Restate all entries exactly. Skip the images.

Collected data
+++

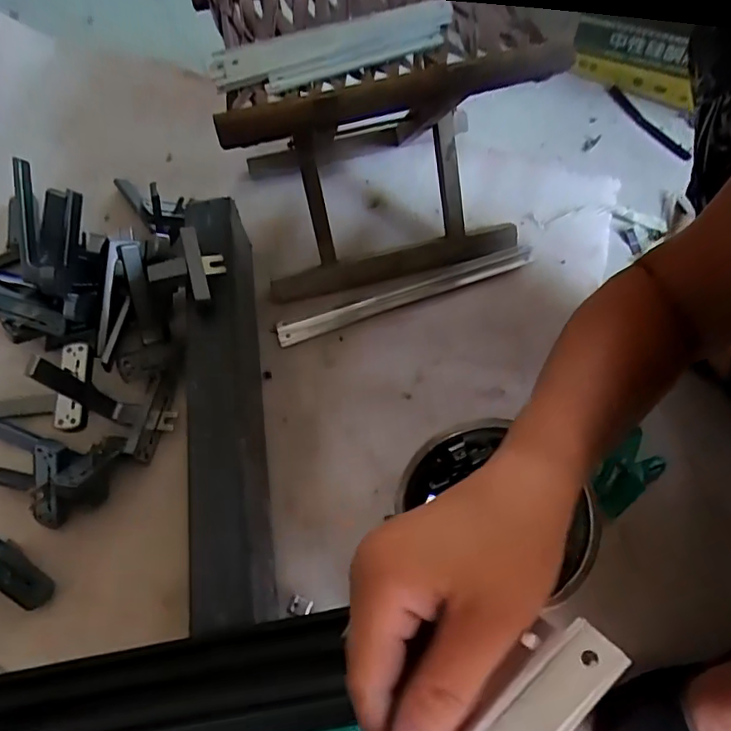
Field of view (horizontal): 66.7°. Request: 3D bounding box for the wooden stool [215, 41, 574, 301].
[{"bbox_3d":[0.018,-0.255,0.622,0.310,0.266,0.208,-9,65,-1],"label":"wooden stool"}]

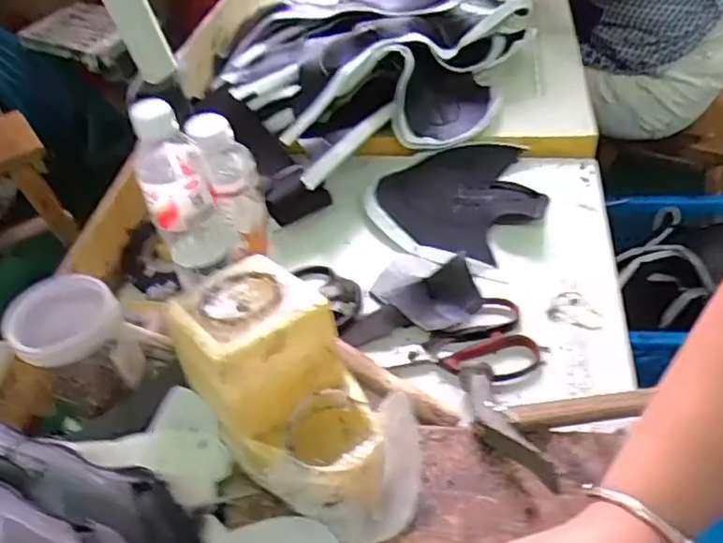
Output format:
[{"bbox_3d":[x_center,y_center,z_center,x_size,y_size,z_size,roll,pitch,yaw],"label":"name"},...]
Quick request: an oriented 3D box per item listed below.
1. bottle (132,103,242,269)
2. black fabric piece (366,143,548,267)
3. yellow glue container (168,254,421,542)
[{"bbox_3d":[-0.165,-0.073,0.596,0.064,0.184,0.057,-17,46,-11],"label":"bottle"},{"bbox_3d":[0.123,-0.086,0.775,0.216,0.020,0.196,-21,47,-14],"label":"black fabric piece"},{"bbox_3d":[-0.051,0.093,0.510,0.121,0.120,0.224,-37,52,-27],"label":"yellow glue container"}]

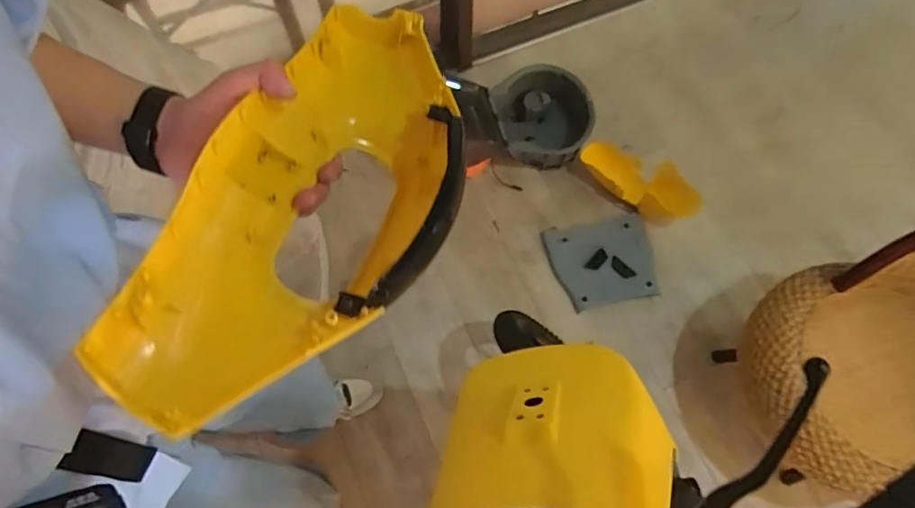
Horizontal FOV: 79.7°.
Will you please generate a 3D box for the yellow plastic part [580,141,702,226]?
[{"bbox_3d":[0.506,-0.204,1.527,0.341,0.104,0.115,33,73,12],"label":"yellow plastic part"}]

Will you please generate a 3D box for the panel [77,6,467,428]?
[{"bbox_3d":[-0.089,-0.041,0.407,0.169,0.083,0.365,18,56,12],"label":"panel"}]

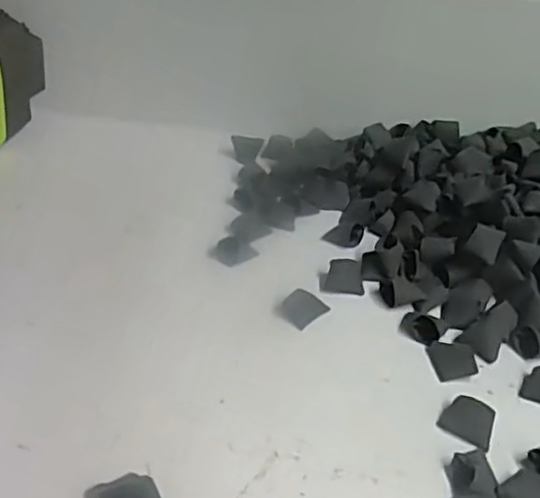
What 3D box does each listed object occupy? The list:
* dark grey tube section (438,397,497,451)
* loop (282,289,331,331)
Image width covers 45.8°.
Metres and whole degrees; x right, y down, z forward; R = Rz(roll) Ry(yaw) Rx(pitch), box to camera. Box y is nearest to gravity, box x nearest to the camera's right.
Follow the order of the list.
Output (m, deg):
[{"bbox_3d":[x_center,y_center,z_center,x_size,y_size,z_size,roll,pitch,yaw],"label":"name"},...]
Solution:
[{"bbox_3d":[0.176,0.150,0.561,0.044,0.019,0.032,27,44,24],"label":"dark grey tube section"},{"bbox_3d":[0.034,0.059,0.652,0.035,0.012,0.039,31,45,27],"label":"loop"}]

+++

[TASK ANSWER]
Field of view (horizontal): 66.7°. Request: 3D bounding box for the wooden stool [215, 41, 574, 301].
[{"bbox_3d":[0.018,-0.255,0.622,0.310,0.266,0.208,-9,65,-1],"label":"wooden stool"}]

Output format:
[{"bbox_3d":[x_center,y_center,z_center,x_size,y_size,z_size,roll,pitch,yaw],"label":"name"},...]
Quick request: an oriented 3D box per item listed below.
1. bottle (132,103,242,269)
2. black fabric piece (366,143,548,267)
3. yellow glue container (168,254,421,542)
[{"bbox_3d":[-0.165,-0.073,0.596,0.064,0.184,0.057,-17,46,-11],"label":"bottle"},{"bbox_3d":[0.123,-0.086,0.775,0.216,0.020,0.196,-21,47,-14],"label":"black fabric piece"},{"bbox_3d":[-0.051,0.093,0.510,0.121,0.120,0.224,-37,52,-27],"label":"yellow glue container"}]

Horizontal FOV: 79.7°.
Will you please generate a 3D box for the yellow plastic part [580,141,702,226]?
[{"bbox_3d":[0.506,-0.204,1.527,0.341,0.104,0.115,33,73,12],"label":"yellow plastic part"}]

Will you please generate a 3D box for the panel [77,6,467,428]?
[{"bbox_3d":[-0.089,-0.041,0.407,0.169,0.083,0.365,18,56,12],"label":"panel"}]

What 3D box does each listed object occupy? The list:
* dark grey tube section (438,397,497,451)
* loop (282,289,331,331)
Image width covers 45.8°.
Metres and whole degrees; x right, y down, z forward; R = Rz(roll) Ry(yaw) Rx(pitch), box to camera. Box y is nearest to gravity, box x nearest to the camera's right.
Follow the order of the list.
Output (m, deg):
[{"bbox_3d":[x_center,y_center,z_center,x_size,y_size,z_size,roll,pitch,yaw],"label":"name"},...]
Solution:
[{"bbox_3d":[0.176,0.150,0.561,0.044,0.019,0.032,27,44,24],"label":"dark grey tube section"},{"bbox_3d":[0.034,0.059,0.652,0.035,0.012,0.039,31,45,27],"label":"loop"}]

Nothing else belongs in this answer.